How about this gripe: You’ve shown that in theory, for an arbitrary set of probability assignments, it’s very difficult to compute implications.
But the landscape of probabilities in the real world is not an arbitrary set, and we’d expect to have it much more structure.
Thoughts?
This is the issue I was trying to address in counterargument 2.
Yeah, I disagree with this. If it is practically impossible to know whether X, then per the principle of ignorance we can assign 50% to X and 50% to not X.
In light of my earlier comment about logical induction, I think this case is different from the classical use-case for the principle of ignorance, where we have n that we know nothing about, and so we assign each probability 1/n. Here, we have a set of commitments that we know entails that there is either a strictly positive or an extreme, delta-function-like distribution over some variable X, but we don’t know which. So if we apply the principle of ignorance to those two possibilities, we end up assigning equal higher-order-credence to the normative proposition that we ought to assign a strictly positive distribution over X and to the proposition that we ought to assign a delta-function-distribution over X. If our final credal distribution over X is a blend of these two distributions, then we end up with a strictly positive credal distribution over X. But, now we’ve arrived at a conclusion that we stipulated might be inconsistent with our other epistemic commitments! If nothing else, this shows that applying indifference reasoning here is much more involved than in the classic case. Garrabrant wants to say, I think, that this reasoning could be fine as long as the inconsistency that it potentially leads to can’t be exploited in polynomial time. But then see my other worries about this kind of reasoning in my response above.
2. The von Neumann point was as a response to “As such, we have no reason to think that any human being, even a top ML researcher, can use their best attempt at a theory of how intelligence and computing work to compute whether it is even possible for an AI system to accomplish every task better and more cheaply than human workers.”, i.e., copying von Neumann’s brain is something that I’d consider possible, just very difficult. But it provides a proof of existence.

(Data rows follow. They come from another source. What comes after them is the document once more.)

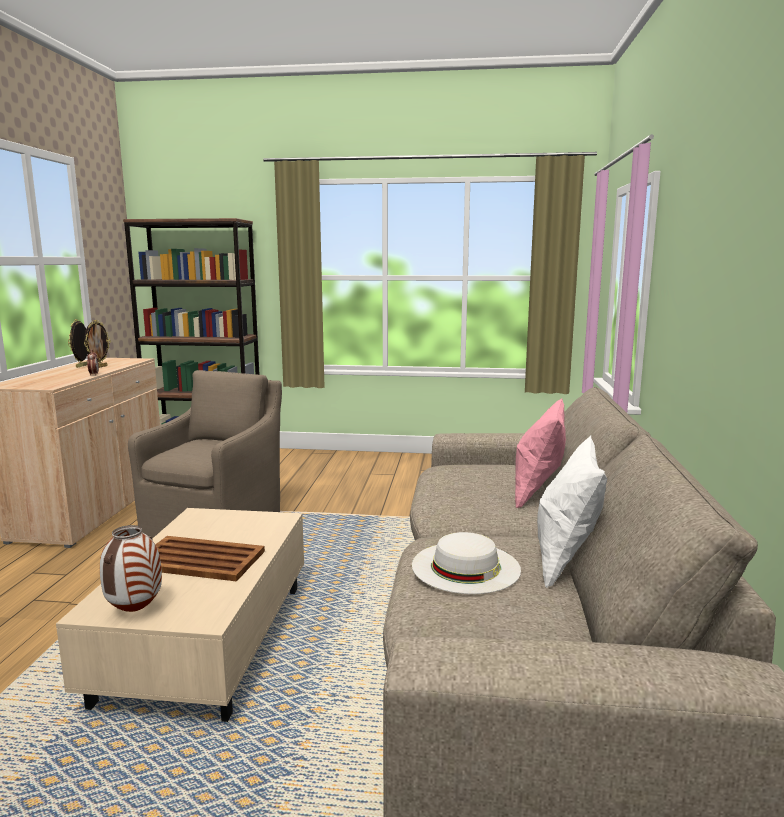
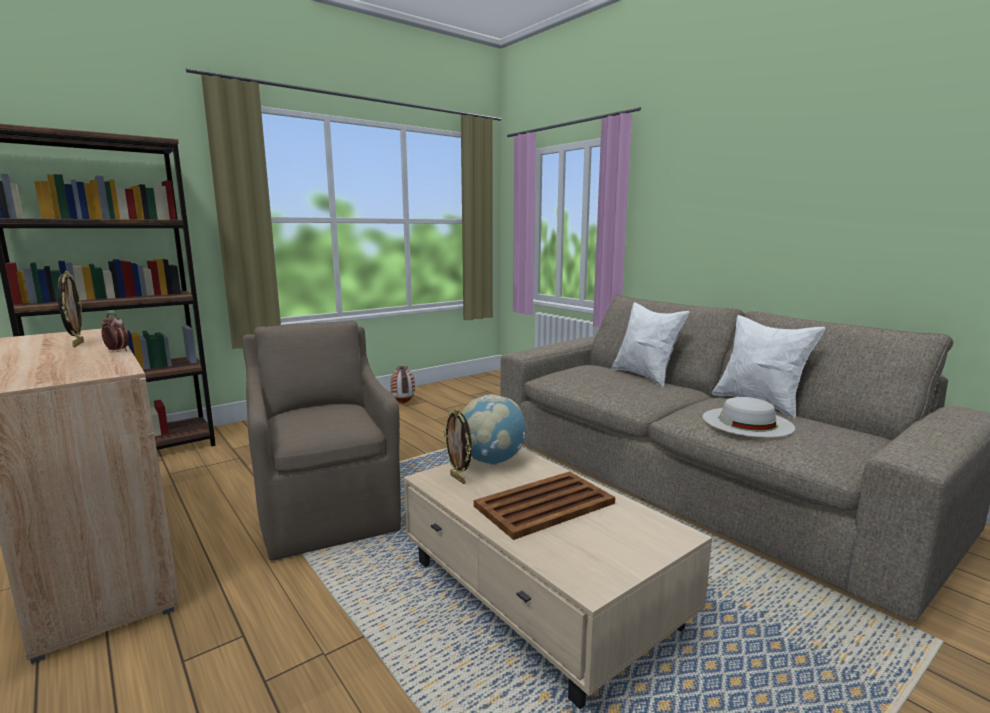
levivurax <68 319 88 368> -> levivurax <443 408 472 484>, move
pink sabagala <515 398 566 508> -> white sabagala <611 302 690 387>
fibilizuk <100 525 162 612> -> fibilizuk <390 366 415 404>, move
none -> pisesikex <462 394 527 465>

Thanks for clarifying that! I think there are few reasons to be wary of whole brain emulation as a route to super-intelligence (see this from Mandelbaum: https://philpapers.org/rec/MANEAM-4). Now I’m aware that if whole brain emulation isn’t possible, then some of the computationalist assumptions in my post (namely, that the same limits on Turing machines apply to humans) seem less plausible. But I think there are at least two ways out. One is to suppose that computation in the human brain is sub-neural, and so brain emulation will still leave out important facets of human cognition. Another is to say that whole brain emulation may still be plausible, but that there are speed limits on the computations that the brain does that prevent the kind of speeding up that you imagine. Here, work on the thermodynamics of computation is relevant.
But, in any event (and I suspect this is a fundamental disagreement between me and many longtermists) I’m wary of the argumentative move from mere conceivability to physical possibility. We know so little about the physics of intelligence. The idea of emulating a brain and then speeding it up may turn out to be similar to the idea of getting something to move at the speed of light, and then speeding it up a bit more. It sounds fine as a thought experiment, but it turns out it’s physically incoherent. On the other hand, whole brain emulation plus speed-ups may be perfectly physically coherent. But my sense is we just don’t know.
PS: I think that I’m mostly in “trying to poke holes”, and I’ll take a bit longer to come to a view about whether this is actually true in practice.